Can a function be shown positive without derivative? In a Finnish matriculation examination was the following problem
Let $a_1,a_2,\ldots,a_n$ be reals. For what value the parameter $x$ should be given if one wants to minimize the value of the sum $(x-a_1)^2+\cdots + (x-a_n)^2$. This can be compute easily using derivatives but is there an alternative proof which does not use calculus?

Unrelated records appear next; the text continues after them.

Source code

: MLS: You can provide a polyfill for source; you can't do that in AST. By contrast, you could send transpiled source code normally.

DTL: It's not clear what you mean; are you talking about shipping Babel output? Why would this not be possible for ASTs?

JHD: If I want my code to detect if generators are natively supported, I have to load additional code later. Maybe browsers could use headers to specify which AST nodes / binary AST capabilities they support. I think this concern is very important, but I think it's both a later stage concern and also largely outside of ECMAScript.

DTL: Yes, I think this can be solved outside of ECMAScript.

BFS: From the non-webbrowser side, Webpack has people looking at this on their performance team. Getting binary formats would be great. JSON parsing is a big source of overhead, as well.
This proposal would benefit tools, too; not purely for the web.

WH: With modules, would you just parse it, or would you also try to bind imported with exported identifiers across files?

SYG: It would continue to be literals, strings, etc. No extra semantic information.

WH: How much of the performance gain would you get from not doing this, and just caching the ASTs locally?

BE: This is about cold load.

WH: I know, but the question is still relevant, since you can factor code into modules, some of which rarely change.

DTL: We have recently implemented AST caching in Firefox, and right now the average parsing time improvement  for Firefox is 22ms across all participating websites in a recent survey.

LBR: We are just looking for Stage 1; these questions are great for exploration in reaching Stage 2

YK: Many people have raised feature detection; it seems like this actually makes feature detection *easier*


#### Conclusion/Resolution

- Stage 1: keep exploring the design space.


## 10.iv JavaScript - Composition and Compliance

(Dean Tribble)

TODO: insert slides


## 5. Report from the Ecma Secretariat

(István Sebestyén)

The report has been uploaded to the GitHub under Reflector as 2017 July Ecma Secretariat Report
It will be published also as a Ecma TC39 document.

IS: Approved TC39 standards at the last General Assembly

 A: just simplify it as a normal quadratic equation?
$$
(x-a_1)^2+\cdots + (x-a_n)^2 = nx^2-(2\sum_{i=1}^{n}a_i)x+\sum_{i=1}^{n}a_i^2
$$
when $x=\sum_{i=1}^{n}a_i/n$ it reaches minimal.
A: You can do it geometrically. Consider the point $p=(a_1,\dots,a_n)\in\mathbb R^n$ (set $n=3$ for ease of imagination). 
Then, using Pythagorean theorem, you see that what you want is to find the point $(x,x,x,\dots,x)$ that minimizes the distance form $p$. This is easily done by projecting $p$ onto the line $L=\{x_1=x_2=\dots=x_n\}$. Which is achieved by intersecting $L$ with its orthogonal through $p$. 
The orthogonal to $L$ is clearly $\sum x_i=0$ and the orthogonal to $L$ passing through $P$ is the hyperplane $\pi=\{\sum x_i=\sum a_i\}$.
So $\pi\cap L$ is $(x,\dots,x)$ with $nx=\sum a_i$.
A: Yes, it can be done without calculus. Just expand and write it as a square like this:
$$\sum_{k=1}^n(x-a_k)^2\!=\!nx^2-2x\sum_{k=1}^na_k+\sum_{k=1}^na_k^2\!=\!n\left(x^2-\frac2n\sum_{k=1}^na_k+C\right)\!=\!n\left(x-\frac1n\sum_{k=1}^na_k\right)^2+D$$
where $C$ and $D$ are appropriate constants. You can see the minimum is $\displaystyle\frac{a_1+\ldots+a_n}n$.
A: Using orthogonal projection in vector algebra. The essence of this proof is that you want to minimize the Euclidean distance between the vectors $\bar x = (x, ..., x) \in R_n$ and $\bar a = (a_1, ..., a_n) \in R_n$.
Premise 1 (assignment)
You have $f: x \in R \longrightarrow \sum_{\{a_k\}} (a_k - x)^2 \in R$ and want to find $x$ such that $f(x)$ or $\sqrt{f(x)}$ is minimum (it's equivalent because square root is monotonic and $f(x) >= 0 \space \forall x$)
It is trivial to show that $\sqrt{f(x)} = \lVert (a_1, ..., a_n) - (x, ..., x)\rVert_2$ where $\lVert \cdot \rVert_2$ is the Euclidean norm. (It is intended that both vectors have $n$ components.) We can write simply $\lVert \bar a - \bar x \rVert$and note that $\bar x = (x, ..., x)$ is in the vector space $\{(r, ..., r)| r \in R\} = \langle \space \{ \space (1, ..., 1) \space \} \space \rangle \subset R^n$
Premise 2 (lemma)
One can demonstrate that, if $V$ is a vector space and $W = \langle \{w_1, ..., w_m\} \rangle $ is a subspace, and $\lVert \cdot \rVert$ is a norm on $V$, then, $\forall v \in V, w \in W,$
$\lVert v - w \rVert $ is minimum (that is: $\lVert v - w \rVert <= \lVert v - w'\rVert \space \forall w' \in W$) if and only if $w = \sum_{\{w_k\}} \frac{(v \vert w_k)}{\lVert w_k\rVert^2}w_k$
$w$ is then called the orthogonal projection of $v$.
Solution
Using the lemma, $\lVert \bar a - \bar x\rVert$ is minimum if and only if $\bar x = \sum_{\{w_k\}}\frac{(\bar a \vert w_k)}{\lVert w_k \rVert_2^2}w_k = \frac{(\bar a \vert (1, ..., 1))}{\lVert (1, ..., 1) \rVert_2^2}(1, ..., 1) = \frac{\sum_{\{a_k\}}a_k}{n}(1, ..., 1)$
or equivalently, $x = \frac{\sum_{\{a_k\}}a_k}{n}$.